The Jesuit Volunteer Corps seems to be burning the migrant workers match at both ends. We’ve seen how the boycott would have a lessening effect on the migrant workers’ wage rates, what we have yet to mention is that the JVC regularly encourages college students to gain the cultural experience of being a migrant worker. While lowering the demand for their goods and services, JVC kids travel to south Florida and work along side the migrant workers, in effect challenging them for the very jobs they are trying to spread a message of value for. This action raises the supply of labor and reaffirms the low pay scale.
Boycotts are an integral part of the free market economy. They provide for the expression of consumer preferences over the products and services that get produced. A boycott is an attempt to rid the market of the inferiority represented by a particular firm. Every individual has the right to buy that which he values and avoid buying that which he does not. It is this relationship that maintains the satisfaction of felt uneasiness and creates wealth in a capitalist economy. Frederic Bastiat (1848) spoke about what is seen and what is unseen. Without this understanding a boycott could be more destructive than productive.
In the Taco Bell example, the proposed purpose of the boycott is to raise the wages of workers used to produce the inputs of its products. This action will achieve the opposite effects as guided by the two forces of lessened demand and an increased labor supply. The only way the boycott could continue and achieve its intended results would be the condition of an existing competitor. Calling for a shift of consumer spending from one company to another is a drastically different statement from “boycott Taco Bell!” Stopping the market transactions of mutually benefiting exchange in the name of moral obligations does not produce anything of lasting value to assist in capital accumulation or increasing standards of living.

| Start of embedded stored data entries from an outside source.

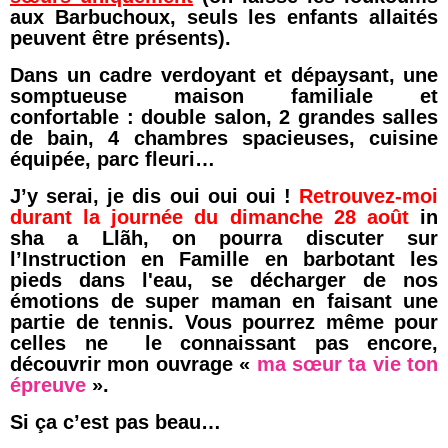
aux Barbuchoux, seuls les enfants allaités
peuvent être présents).
Dans un cadre verdoyant et dépaysant, une
somptueuse maison familiale et
confortable : double salon, 2 grandes salles
de bain, 4 chambres spacieuses, cuisine
équipée, parc fleuri…
J’y serai, je dis oui oui oui !
Retrouvez-moi
durant la journée du dimanche 28 août
in
sha a Llãh, on pourra discuter sur
l’Instruction en Famille en barbotant les
pieds dans l'eau, se décharger de nos
émotions de super maman en faisant une
partie de tennis. Vous pourrez même pour
celles ne le connaissant pas encore,
découvrir mon ouvrage «
ma sœur ta vie ton
épreuve
».
Si ça c’est pas beau…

The CIW and JVC have mobilized thousands of activists to take action against Taco Bell, inhibiting market interaction. All the while CIW members face day to day strife paying high rates for housing, supplies, food, and clothing. If these thousands of people were buying, selling, and trading products and services with the Immokalee workers rather than stomping their feet in protest, how much more effective would they have been at raising migrant workers’ living standards?
CIW has also begun to teach communalistic practices to the workers. They have organized worker co-ops in which individuals provide tools, supplies, food and clothing at cost levels for one another. They place value on people rather than profit and imply a depravity towards profit. While guided by noble intention these practices do not seem sustainable for the conditions of a dynamic resource environment. The only way to create conditions of lasting wealth and improving standards of living is through capitalism and mutually benefiting exchange.